The arrival of a son of Eve, who will defeat the serpent once and for all, and reverse the curse of the Fall.


And we saw that in the person of Jesus Christ.


Who in a different garden, in gethsemane, refused to know good and evil for himself, but submitted to the will of the Father, praying “not my will, but yours be done.”


Who committed himself to a different tree on Calvary, and hanging there to die, rather than pointing the finger at his murderers, took the blame, and endured the shame, by himself.


Who was the true and perfect image bearer of God, who unlike Adam and Eve who sought equality with God and grasp the forbidden fruit, Jesus Christ did not count equality with God a thing to be grasped, but emptied himself and took on the likeness of man and was obedient to the point of death.


ROMANS 5:18-19 And 18 Therefore, as one trespass led to condemnation for all men, so one act of righteousness leads to justification and life for all men. 19 For as by the one man’s disobedience the many were made sinners, so by the one man’s obedience the many will be made righteous.

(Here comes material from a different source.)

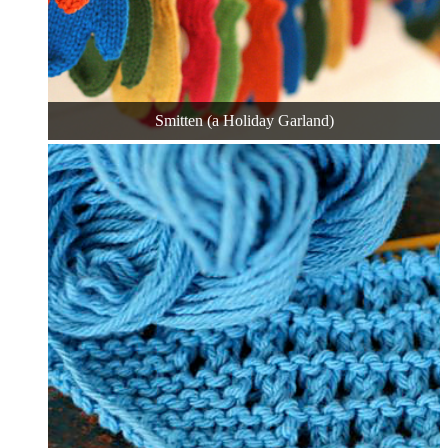
Smitten (a Holiday Garland)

Jesus Christ reversed the Fall. He is the promised one who has crushed Satan under his feet.


And in so doing he has opened a way back into a new and greater Eden – the kingdom of God.


Where the tree of life is planted, yielding its life-giving fruit for all time, and which leaves heals all wounds, soothes all pain and mends all hurts, for the curse has been reversed, and sin has disappeared.